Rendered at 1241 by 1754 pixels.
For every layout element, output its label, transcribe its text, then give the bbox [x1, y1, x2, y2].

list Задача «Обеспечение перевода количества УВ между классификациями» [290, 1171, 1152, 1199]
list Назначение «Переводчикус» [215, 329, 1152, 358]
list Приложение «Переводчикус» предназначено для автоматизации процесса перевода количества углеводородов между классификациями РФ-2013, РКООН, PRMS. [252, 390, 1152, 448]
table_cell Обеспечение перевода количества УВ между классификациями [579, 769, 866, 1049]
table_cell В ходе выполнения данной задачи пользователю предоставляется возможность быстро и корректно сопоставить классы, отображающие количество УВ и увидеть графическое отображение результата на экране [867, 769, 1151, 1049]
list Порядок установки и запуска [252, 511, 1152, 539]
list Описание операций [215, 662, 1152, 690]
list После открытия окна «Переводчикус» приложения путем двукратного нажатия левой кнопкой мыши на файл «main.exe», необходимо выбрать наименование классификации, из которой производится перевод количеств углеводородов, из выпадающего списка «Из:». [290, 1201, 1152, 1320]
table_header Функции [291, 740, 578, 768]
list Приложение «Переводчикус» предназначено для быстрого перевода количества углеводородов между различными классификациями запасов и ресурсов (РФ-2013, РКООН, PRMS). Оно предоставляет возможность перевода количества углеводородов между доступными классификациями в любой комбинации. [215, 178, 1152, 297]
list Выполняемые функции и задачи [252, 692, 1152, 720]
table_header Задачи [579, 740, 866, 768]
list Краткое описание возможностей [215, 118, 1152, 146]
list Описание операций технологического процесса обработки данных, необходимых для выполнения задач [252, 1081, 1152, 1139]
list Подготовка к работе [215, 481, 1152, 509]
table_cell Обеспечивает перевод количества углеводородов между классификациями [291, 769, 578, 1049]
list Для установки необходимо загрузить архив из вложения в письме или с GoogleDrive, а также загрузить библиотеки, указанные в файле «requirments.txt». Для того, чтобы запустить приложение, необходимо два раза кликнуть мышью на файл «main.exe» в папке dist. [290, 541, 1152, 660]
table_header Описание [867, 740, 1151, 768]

**********

▶ **Problem to solve**: Reproduce every line from the entries that holds the word "между".

▶ **Result of the task**:
list Задача «Обеспечение перевода количества УВ между классификациями» [290, 1171, 1152, 1199]
list Приложение «Переводчикус» предназначено для автоматизации процесса перевода количества углеводородов между классификациями РФ-2013, РКООН, PRMS. [252, 390, 1152, 448]
table_cell Обеспечение перевода количества УВ между классификациями [579, 769, 866, 1049]
list Приложение «Переводчикус» предназначено для быстрого перевода количества углеводородов между различными классификациями запасов и ресурсов (РФ-2013, РКООН, PRMS). Оно предоставляет возможность перевода количества углеводородов между доступными классификациями в любой комбинации. [215, 178, 1152, 297]
table_cell Обеспечивает перевод количества углеводородов между классификациями [291, 769, 578, 1049]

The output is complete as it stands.